This is what a typical DIY investor looks like:
- Logs into his or her account often – daily or weekly;
- Trades infrequently – usually 10 times or less per year;
- Too often overlooks exchange-traded funds – mutual funds are a more common holding.
These nuggets and more come from a recent survey of 2,000 do-it-yourself investors that was conducted for the Ontario Securities Commission. Are you a DIY investor wondering how normal your habits are? Then read on.
The stock-trading boom among retail investors over the past year has been well-documented, but the survey suggests the typical DIY investor isn’t a big-time trader. Forty-three per cent of survey participants said they made 10 trades or less per year, 31 per cent said 11 to 50 trades and only 10 per cent said 51 to 350 (the remainder of investors traded more frequently or didn’t know how often they traded).
As for signing into investment accounts, 25 per cent said they did it on a daily basis, 28 per cent said weekly and 20 per cent said monthly (the remainder did so less often).

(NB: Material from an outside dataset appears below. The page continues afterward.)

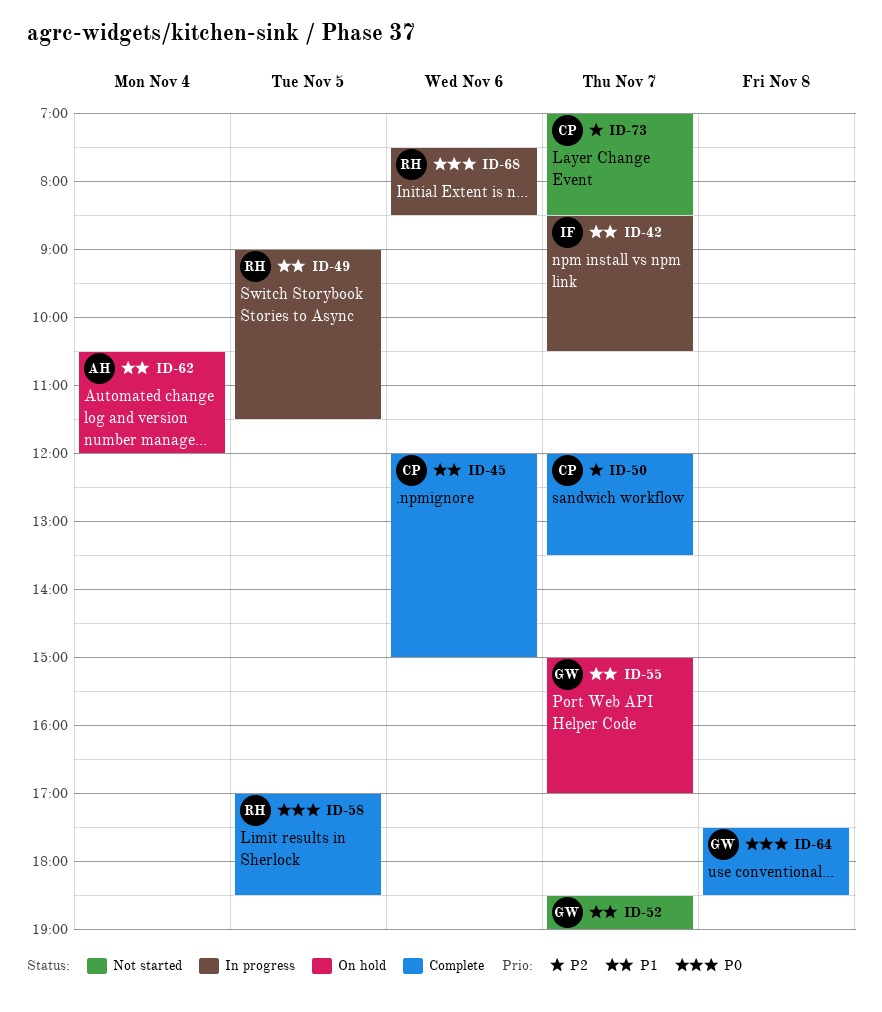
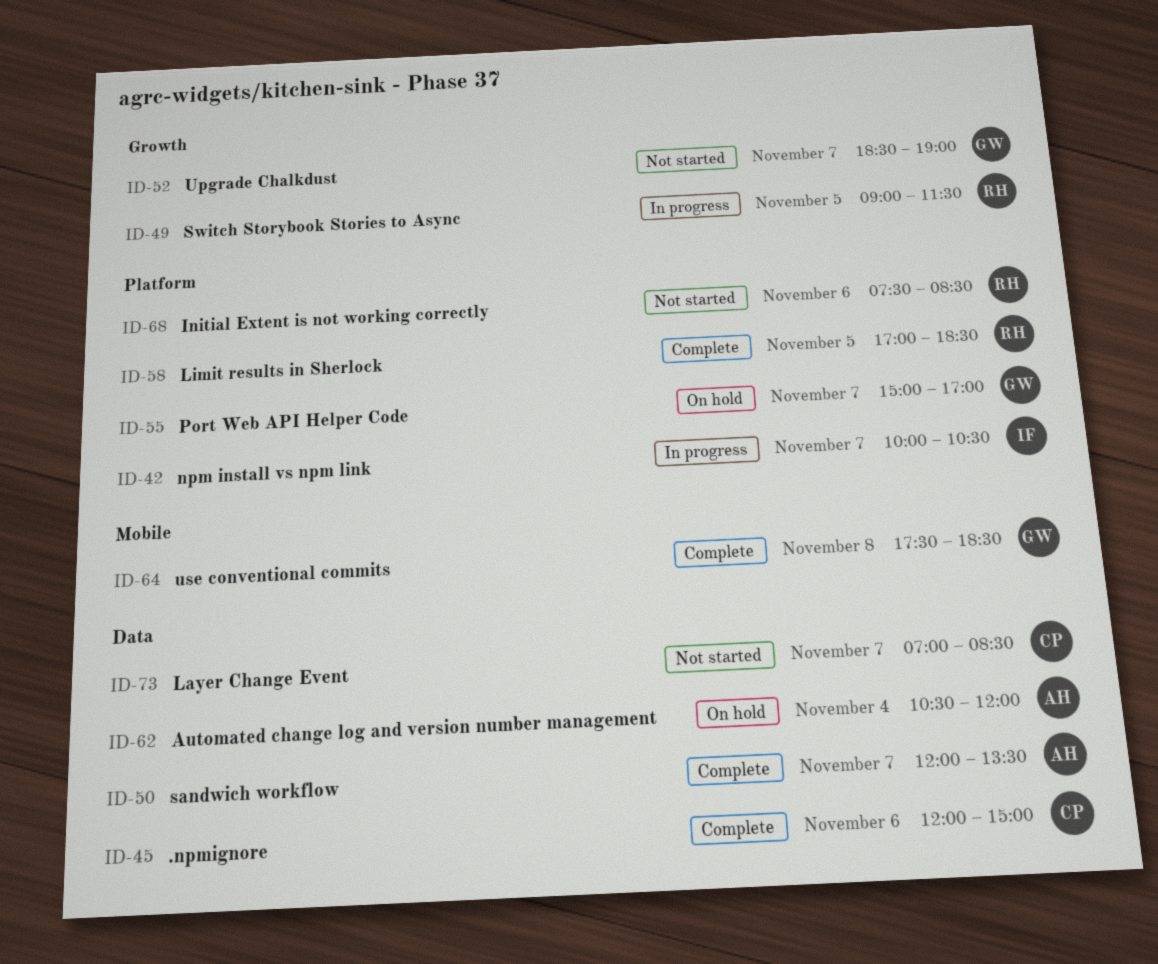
ID-42, begins: 08:30 -> 10:00
ID-50, owner: CP -> AH
ID-68, status: In progress -> Not started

While trading via mobile device has become trendy, 56 per cent of survey participants said they place a majority of trades on their computer, and 21 per cent said they did most trading on a mobile phone. Online brokers took a lot of flak for poor service via telephone in recent months, but only 11 per cent of people in the survey said they primarily traded by phone.
Forget any ideas you have about DIYers being risk junkies. In the survey, 45 per cent of participants classified themselves as being willing to accept moderate risk. A little more than 40 per cent were either conservative or very conservative, and 11 per cent classified themselves as aggressive.
Online brokers typically offer a wide variety of different orders for investors buying stocks, but market orders (where the investor accepts the current market price when buying and selling) and limit orders (a ceiling price on purchases, or a floor price when selling) were tied for most popular.
The survey’s most surprising finding might be that mutual funds were the most commonly held investment by DIY investors. Sixty-three per cent said funds were part of their portfolio, compared with 59 per cent mentioning individually held stocks, 35 per cent listing guaranteed investment certificates and 31 per cent mentioning ETFs and real estate investment trusts. As much as ETFs have been in the news in recent years, it’s clear that a lot of DIYers have yet to try them.
One thing that is not typical for DIYers is trading on margin. Only about 20 per cent of survey participants said they traded with money borrowed from their broker.